Shit-Cho : On nous dit souvent que c’est un drôle de nom. Et on le pense aussi. Pour être honnêtes, on a juste choisi des lettres de l’alphabet comme ça, sans réfléchir. Sans même réfléchir à la prononciation non plus. Nommer un groupe avec un mot qui a un sens bien défini est dangereux, car cela entraine des idées préconçues. Choisir un nom avec une signification devient un engagement important, valable pour un groupe qui se forme avec la volonté d’exprimer une idée en particulier et qui se sent de la garder, mais nous, nous voulions interpréter le black d’une manière plus souple. C’est pour cela que nous avons opté pour un nom qui ne veut rien dire. Nous voulions exprimer l’ensemble des émotions, pas quelques-unes seulement. Cela explique notre choix. On a décidé de le prononcer I-Von-Kché, mais ça aussi c’est parce que c’était la proposition d’un ami américain quand on lui a montré l’orthographe
YVONXHE. Il était bien ennuyé d’ailleurs. Bah oui, c’est comme si un étranger avait choisi des idéogrammes au hasard et demandait un japonais comment ça se lit... Du coup voilà, le nom du groupe n’a aucun sens, mais ça représente bien la façon de penser du groupe.
Jirolian : Quand je suis arrivé dans le groupe j’étais pas un membre permanent. J’ai vu le nom du groupe et je me suis dit : « Cool ». Mais j’ai appris la prononciation récemment (rire).
Diezine : Dès que nous avons formé le groupe, on s’est dit que notre musique allait évoluer. On nous étiquette comme Black Metal Primitif, mais c’est juste qu’à nos débuts nous faisions tout par nous-mêmes pour les enregistrements, et nous n’avions pas les connaissances techniques et le savoir-faire pour sonner autrement que primitif. On ne va pas dans une direction pré-établie. On se laisse volontairement aller par l’alchimie entre nous. On est du coup « black metal » maintenant, mais ça pourrait bien changer. On se contente de pousser au maximum nos sentiments.
2. J’habite au Japon depuis près de 15 ans. Mais pourtant je rencontre peu de personnes qui aiment le black. Pourquoi à votre avis ? Comment avez-vous découvert ce style musical ?
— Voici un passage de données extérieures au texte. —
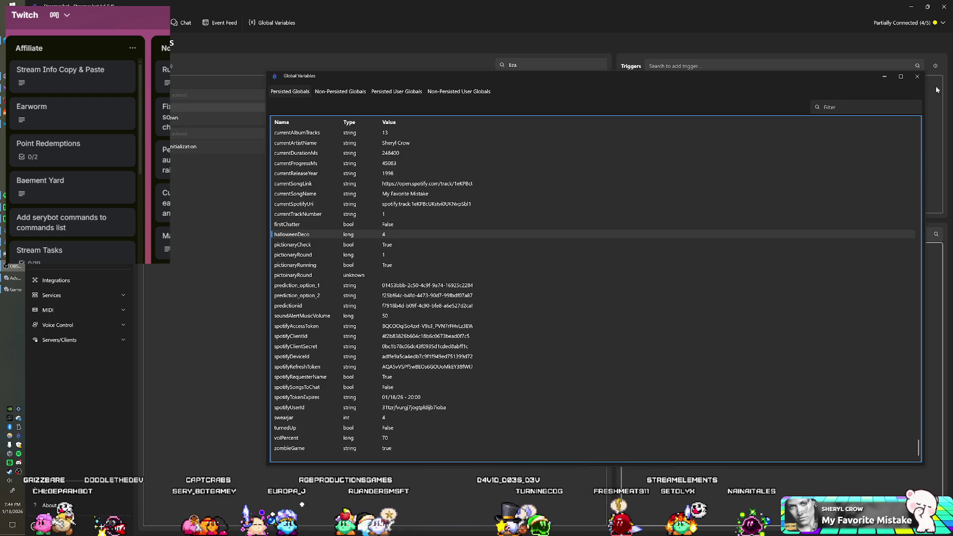
{"action": "left_click", "coordinate": [916, 77]}
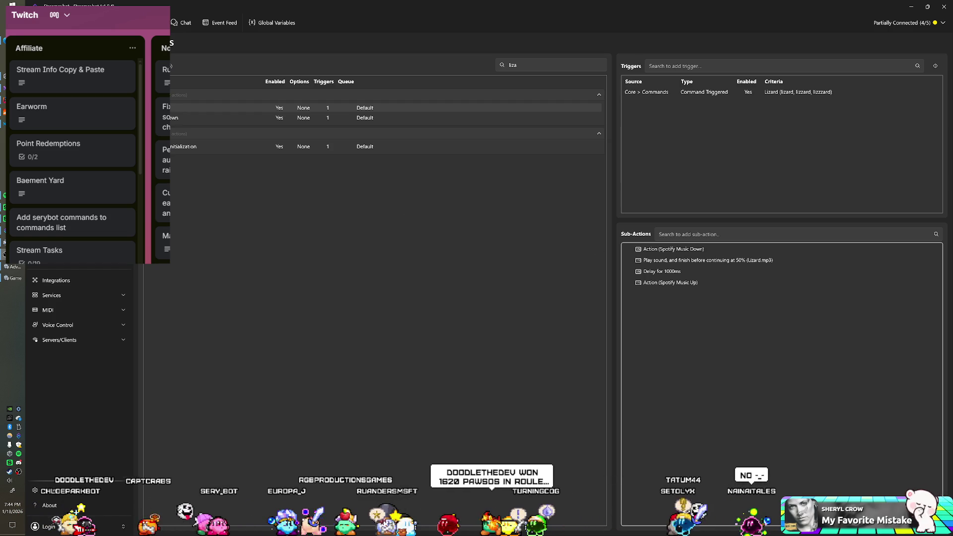
- Clear the action filter, collapse the expanded groups, and open Spotify Music Down for editing
{"action": "key", "text": "ctrl+f"}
Shit-cho : Au Japon, le public de black est très restreint. Et d’ailleurs c’est le metal dans un sens large qui n’est pas très exposé ici. On dit que le Japon est le vivier du metal, mais enon, en fait c’est un puit à musique occidentales. Pendant longtemps au Japon ça a été la mode d’écouter de la musique étrangère. Et dans les années 80, le heavy metal qui marchait dans les pays occidentaux connaissait le succès ici aussi. Dans les années 90 ce genre n’était plus trop à la mode en Amérique et en Europe, mais il est resté populaire au Japon, il y a eu un décalage. Les groupes qui venaient faire des concerts au Japon en étaient surpris, et c’est pour ça qu’on a dit que le Japon était le pays du metal et que le public y était nombreux. Et les choses ont changé avec le 21ème siècle. Et puis les frontières entre « musique occidentale » et « musique japonaise » se sont atténuées. Pour de plus en personnes ce n’est même plus une priorité d’écouter de la musique. Et pire, la plupart des Japonais n’ont jamais écouté de musique metal, ils s’en foutent. Ça, c’est la réalité. Alors bien entendu, il y a encore moins de chance de découvrir le black ! Mais bon, de toutes façons ce n’est pas un genre qui a vocation à être aimé de tous, donc pour nous ça ne change rien, ça n’apporte aucune frustration. La scène underground continue de vivre, quelle que soit l’époque. C’est sûr que vous ne risquez pas de rencontrer des fans de black metal tous les jours au Japon dans votre vie quotidienne... Par contre c’est une autre histoire si vous pénétrez dans le monde de l’underground. Il y a des gens passionnés qui tiennent des discours très profonds. C’est juste qu’il faut réussir à accéder à ce monde... Personnellement j’ai découvert le black metal lorsque j’étais étudiant et que j’ai monté un groupe avec le vendeur d’un magasin de musique metal. Il m’a présenté
MAYHEM et
BURZUM. C’était nouveau pour moi qui étais fan de thrash et qui écoutait surtout
PANTERA,
METALLICA,
SLAYER,
EXODUS, ou
DESTRUCTION. A partir de ce moment-là je suis resté à fond dans le black. Alors au lieu de parler de rencontre avec le black metal, je dirais que c’est une rencontre avec une personne qui m’a amené ici.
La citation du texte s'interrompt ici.